Fatebenefratelli Hospital

Syndrome K: Ray Liotta Narrates Stephen Edwards’ Documentary About Three Doctors Whose Manufactured “Fatal Disease” Saved Jewish Lives

The best voice-over in film history is Ray Liotta’s 16-minute opening to Goodfellas. Understated, earnest, almost reassuring, it entices the viewer into a world of brute force, bloodshed and butchery. 

So it was a no-brainer that Liotta, who passed away earlier this year, would be the first choice as the narrator for Stephen Edwards’ Holocaust documentary about the derring-do of three Italian doctors who saved Jewish lives by hoodwinking the Nazis about a completely made-up highly infectious disease, “Syndrome K.”

Edwards knew Liotta personally through their daughters who attended the same school.
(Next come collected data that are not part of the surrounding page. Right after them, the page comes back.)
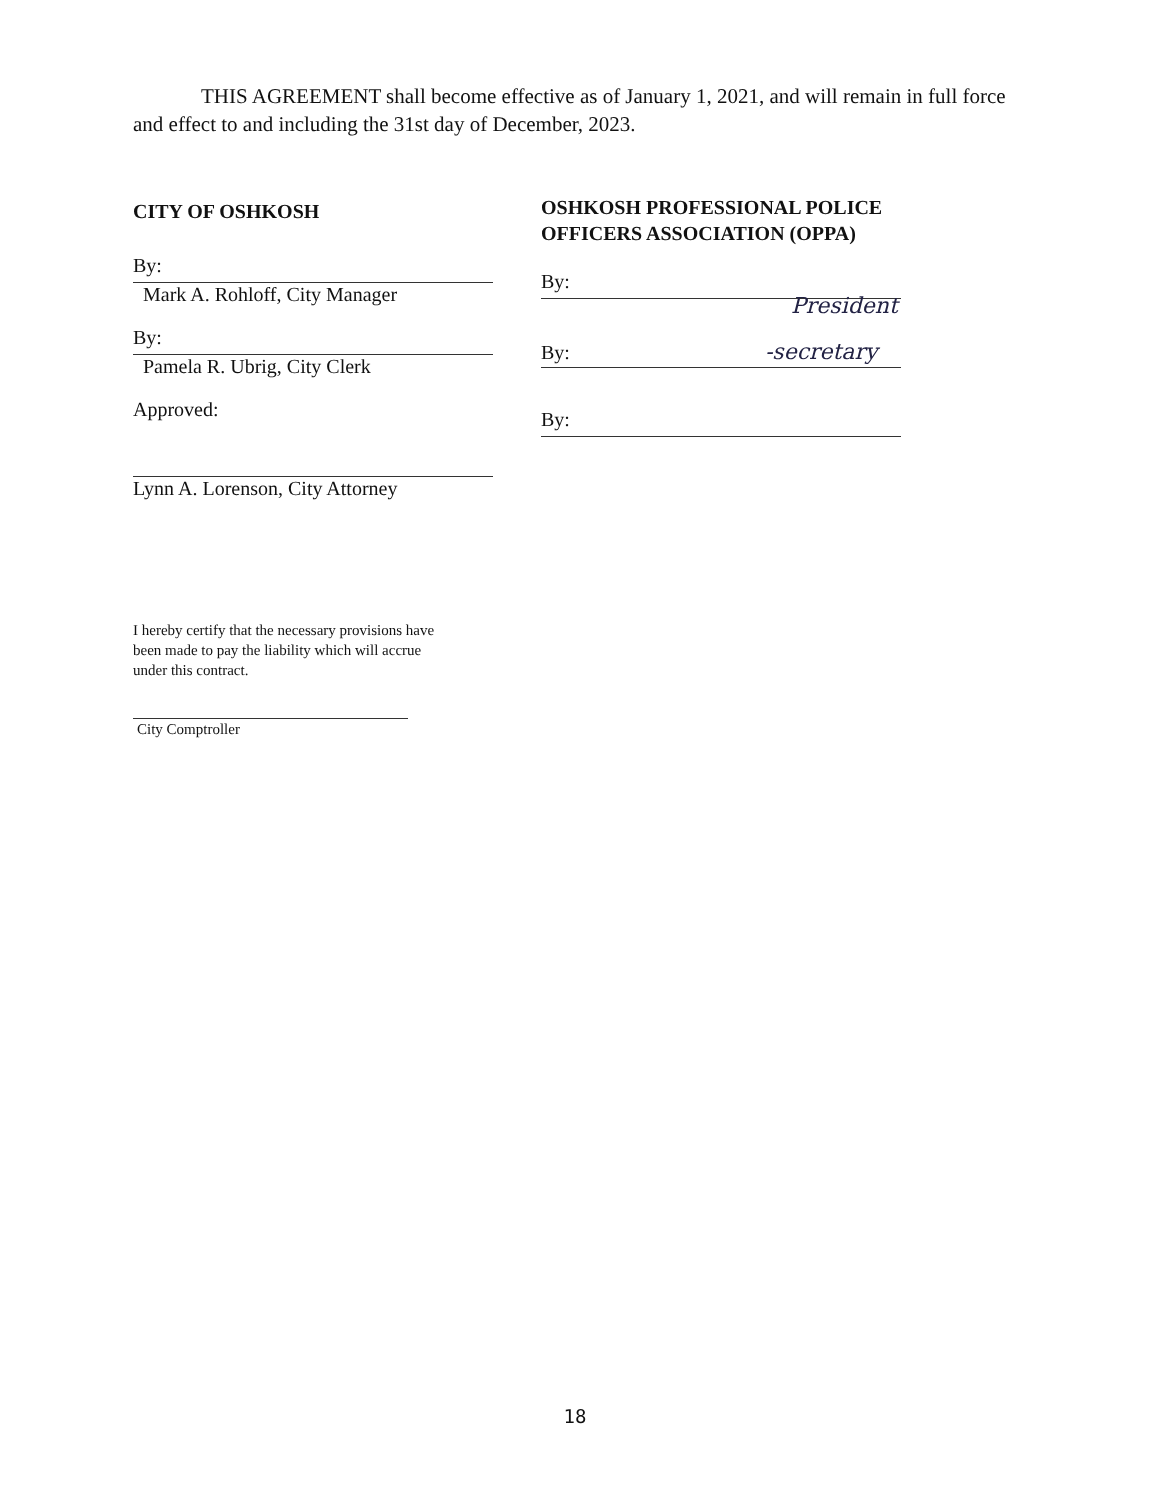THIS AGREEMENT shall become effective as of January 1, 2021, and will remain in full force and effect to and including the 31st day of December, 2023.
CITY OF OSHKOSH
By:
Mark A. Rohloff, City Manager
By:
Pamela R. Ubrig, City Clerk
Approved:
Lynn A. Lorenson, City Attorney
OSHKOSH PROFESSIONAL POLICE OFFICERS ASSOCIATION (OPPA)
By: President
By: -secretary
By:
I hereby certify that the necessary provisions have been made to pay the liability which will accrue under this contract.
City Comptroller
18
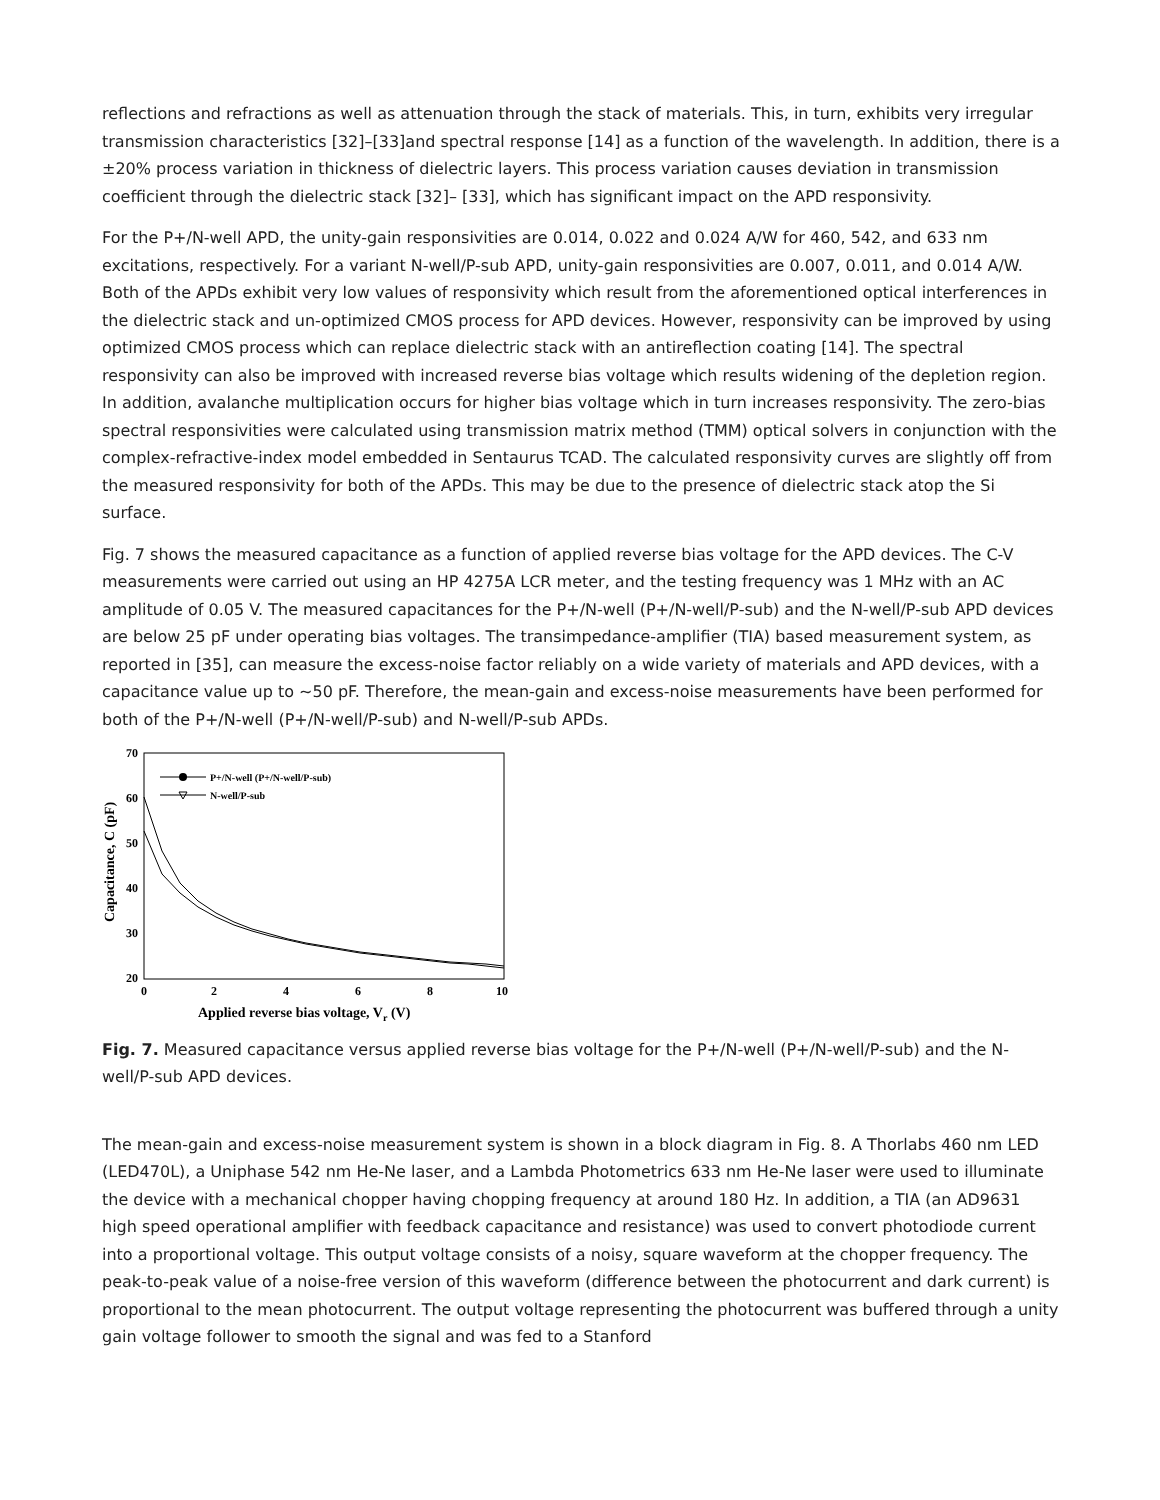reflections and refractions as well as attenuation through the stack of materials. This, in turn, exhibits very irregular transmission characteristics [32]–[33]and spectral response [14] as a function of the wavelength. In addition, there is a ±20% process variation in thickness of dielectric layers. This process variation causes deviation in transmission coefficient through the dielectric stack [32]– [33], which has significant impact on the APD responsivity.
For the P+/N-well APD, the unity-gain responsivities are 0.014, 0.022 and 0.024 A/W for 460, 542, and 633 nm excitations, respectively. For a variant N-well/P-sub APD, unity-gain responsivities are 0.007, 0.011, and 0.014 A/W. Both of the APDs exhibit very low values of responsivity which result from the aforementioned optical interferences in the dielectric stack and un-optimized CMOS process for APD devices. However, responsivity can be improved by using optimized CMOS process which can replace dielectric stack with an antireflection coating [14]. The spectral responsivity can also be improved with increased reverse bias voltage which results widening of the depletion region. In addition, avalanche multiplication occurs for higher bias voltage which in turn increases responsivity. The zero-bias spectral responsivities were calculated using transmission matrix method (TMM) optical solvers in conjunction with the complex-refractive-index model embedded in Sentaurus TCAD. The calculated responsivity curves are slightly off from the measured responsivity for both of the APDs. This may be due to the presence of dielectric stack atop the Si surface.
Fig. 7 shows the measured capacitance as a function of applied reverse bias voltage for the APD devices. The C-V measurements were carried out using an HP 4275A LCR meter, and the testing frequency was 1 MHz with an AC amplitude of 0.05 V. The measured capacitances for the P+/N-well (P+/N-well/P-sub) and the N-well/P-sub APD devices are below 25 pF under operating bias voltages. The transimpedance-amplifier (TIA) based measurement system, as reported in [35], can measure the excess-noise factor reliably on a wide variety of materials and APD devices, with a capacitance value up to ∼50 pF. Therefore, the mean-gain and excess-noise measurements have been performed for both of the P+/N-well (P+/N-well/P-sub) and N-well/P-sub APDs.
70
30
20
60
50
40
0
2
4
6
8
10
Applied reverse bias voltage, Vr (V)
Capacitance, C (pF)
P+/N-well (P+/N-well/P-sub)
N-well/P-sub
Fig. 7. Measured capacitance versus applied reverse bias voltage for the P+/N-well (P+/N-well/P-sub) and the N-well/P-sub APD devices.
The mean-gain and excess-noise measurement system is shown in a block diagram in Fig. 8. A Thorlabs 460 nm LED (LED470L), a Uniphase 542 nm He-Ne laser, and a Lambda Photometrics 633 nm He-Ne laser were used to illuminate the device with a mechanical chopper having chopping frequency at around 180 Hz. In addition, a TIA (an AD9631 high speed operational amplifier with feedback capacitance and resistance) was used to convert photodiode current into a proportional voltage. This output voltage consists of a noisy, square waveform at the chopper frequency. The peak-to-peak value of a noise-free version of this waveform (difference between the photocurrent and dark current) is proportional to the mean photocurrent. The output voltage representing the photocurrent was buffered through a unity gain voltage follower to smooth the signal and was fed to a Stanford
He pitched the idea to the actor and “two weeks later he’s in my studio.”

Liotta, pro that he was, navigated with ease through tongue-twisting Italian names and places, finishing the job in three hours. “He walked in, and it’s not an easy gig: It’s Fatebenefratelli Hospital, Adriano Ossicini, Giovanni Borromeo, Vittorio Sacerdoti, all the Roman names, plus all the German names, all this vocabulary,” Edwards said. “And he was such a fun guy to work with, super-funny, top-level pro, profane, lots of F-bombs, we were just laughing, we were having a ball… we were just so sorry to lose the guy.” 
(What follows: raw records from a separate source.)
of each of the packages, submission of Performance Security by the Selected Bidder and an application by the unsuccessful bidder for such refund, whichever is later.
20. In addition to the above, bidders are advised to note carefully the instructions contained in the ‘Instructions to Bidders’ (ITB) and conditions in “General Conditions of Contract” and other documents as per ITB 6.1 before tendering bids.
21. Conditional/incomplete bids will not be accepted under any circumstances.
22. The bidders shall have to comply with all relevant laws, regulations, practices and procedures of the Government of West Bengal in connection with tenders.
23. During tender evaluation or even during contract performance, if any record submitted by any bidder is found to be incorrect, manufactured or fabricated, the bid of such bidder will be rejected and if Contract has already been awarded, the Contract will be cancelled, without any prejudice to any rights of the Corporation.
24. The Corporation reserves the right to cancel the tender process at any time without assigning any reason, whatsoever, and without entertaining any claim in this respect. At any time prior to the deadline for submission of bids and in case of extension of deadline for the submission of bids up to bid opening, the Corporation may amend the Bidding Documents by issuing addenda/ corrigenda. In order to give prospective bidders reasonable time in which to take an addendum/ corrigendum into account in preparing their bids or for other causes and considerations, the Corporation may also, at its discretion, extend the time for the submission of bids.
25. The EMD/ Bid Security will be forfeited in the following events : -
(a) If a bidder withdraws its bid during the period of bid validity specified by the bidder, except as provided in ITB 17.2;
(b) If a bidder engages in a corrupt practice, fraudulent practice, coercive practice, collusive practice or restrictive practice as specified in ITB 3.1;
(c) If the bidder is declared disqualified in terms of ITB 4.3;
Syndrome K is set in late 1943. After the fall of Mussolini, Nazi troops rushed in to occupy Rome. On October 16, the mass deportation of Roman Jews to concentration camps began. Pope Pius XII—not only the spiritual head of the Catholic Church but also the temporal leader of Vatican City, a sovereign state within the Rome city limits—took no action, lodged no protest, remained silent.
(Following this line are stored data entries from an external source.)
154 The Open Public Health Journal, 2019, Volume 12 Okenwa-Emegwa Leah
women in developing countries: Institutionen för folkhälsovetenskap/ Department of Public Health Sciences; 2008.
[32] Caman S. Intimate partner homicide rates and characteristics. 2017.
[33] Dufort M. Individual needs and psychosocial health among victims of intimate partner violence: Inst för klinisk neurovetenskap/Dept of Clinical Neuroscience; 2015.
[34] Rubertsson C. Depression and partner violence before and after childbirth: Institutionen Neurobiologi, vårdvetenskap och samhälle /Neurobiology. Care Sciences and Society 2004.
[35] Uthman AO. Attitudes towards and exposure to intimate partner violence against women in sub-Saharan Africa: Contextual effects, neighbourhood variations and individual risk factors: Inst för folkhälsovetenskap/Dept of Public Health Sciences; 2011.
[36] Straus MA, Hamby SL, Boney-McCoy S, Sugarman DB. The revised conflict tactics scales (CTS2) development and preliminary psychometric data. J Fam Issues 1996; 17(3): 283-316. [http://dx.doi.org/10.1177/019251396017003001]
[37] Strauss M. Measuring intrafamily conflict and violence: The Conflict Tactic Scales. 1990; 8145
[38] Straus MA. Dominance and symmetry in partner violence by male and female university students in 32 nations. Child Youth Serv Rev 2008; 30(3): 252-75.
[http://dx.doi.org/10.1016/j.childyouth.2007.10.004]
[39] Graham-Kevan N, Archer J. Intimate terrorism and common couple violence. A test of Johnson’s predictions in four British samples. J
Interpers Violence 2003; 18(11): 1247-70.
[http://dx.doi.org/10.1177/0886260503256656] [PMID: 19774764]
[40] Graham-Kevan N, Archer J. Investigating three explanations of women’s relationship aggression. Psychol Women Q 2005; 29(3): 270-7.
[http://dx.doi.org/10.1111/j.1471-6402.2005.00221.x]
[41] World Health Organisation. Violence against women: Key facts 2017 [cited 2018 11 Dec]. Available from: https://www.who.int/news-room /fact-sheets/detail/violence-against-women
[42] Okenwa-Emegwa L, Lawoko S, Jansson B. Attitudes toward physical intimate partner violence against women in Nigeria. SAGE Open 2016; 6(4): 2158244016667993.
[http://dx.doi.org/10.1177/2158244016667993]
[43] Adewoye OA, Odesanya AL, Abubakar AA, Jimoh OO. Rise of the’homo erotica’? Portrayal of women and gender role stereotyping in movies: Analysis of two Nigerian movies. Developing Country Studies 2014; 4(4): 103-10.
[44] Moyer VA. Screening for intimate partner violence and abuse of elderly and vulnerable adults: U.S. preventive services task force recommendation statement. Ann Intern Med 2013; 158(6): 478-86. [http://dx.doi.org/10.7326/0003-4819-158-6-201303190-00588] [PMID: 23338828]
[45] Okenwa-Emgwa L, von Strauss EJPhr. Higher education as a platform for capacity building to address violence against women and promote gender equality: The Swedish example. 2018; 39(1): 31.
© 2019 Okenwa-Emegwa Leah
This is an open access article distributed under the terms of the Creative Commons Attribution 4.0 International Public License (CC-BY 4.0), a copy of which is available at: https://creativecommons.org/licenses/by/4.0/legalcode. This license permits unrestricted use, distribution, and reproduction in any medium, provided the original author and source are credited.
In the shadow of the Vatican, however, Fatebenefratelli Hospital began admitting fleeing Jews as patients. Three doctors—Giovanni Borromeo, Adriano Ossicini and a Jewish doctor working undercover as a Catholic, Vittorio Sacerdoti—concocted an elaborate ruse: a virulent highly contagious and incurable disease, “Syndrome K” (the “K” serving as a tongue-in-cheek nod to the Nazi General Army’s Chief for Italy, Kesselring, as well as the SS Colonel of Rome, Kapler). The three put together realistic lab charts, records, case histories and other important and official-looking evidence of this “very aggressive and neurologically degenerative” disease. “Patients” in the K ward were instructed to say nothing but cough loudly when Nazi inspectors arrived. The end result was that, as the doctors described it, SS agents ran in fear while the Nazi doctor summoned to verify the cases was “completely in terror.”

The hospital also served as a radio relay point for vital transmissions to the Allies. With SS officials regularly frequenting the halls and offices and making surprise searches there were a number of close calls, but neither the radio transmitters nor the fake patients were ever found out.

When the Allies arrived nine months later, 80% of the Jewish population of Rome had been saved, not only through the ingenuity and daring of the doctors at Fatebenefratelli, but also through the generosity and courage of the Catholic community of Rome who did not wait for the Pope’s approval to save their fellow human beings. All told 4,500 Roman Jews went into hiding when the Nazis arrived. They hid in convents, churches, monasteries and other Vatican properties, and nearly all of them survived.

Director Stephen Edwards was amazed that the story had never been told and attributes it to the very real possibility that those responsible kept it in an undertone from history as a precaution from any future reprisal.

The last surviving doctor of the three, Dr. Adriano Ossicini, bears witness in the movie, telling his story. “Life is beautiful if you live life with honesty and bravery. Those are fundamental values. Bravery always wins.”

And for Ray Liotta, who did not survive to see his final voice-over make it to the big screen, the opportunity to tell a true story where real-life bloodshed and butchery meet their match in kindness and bravery must have been a delicious closure from the fictionalized brutality he narrated so long ago.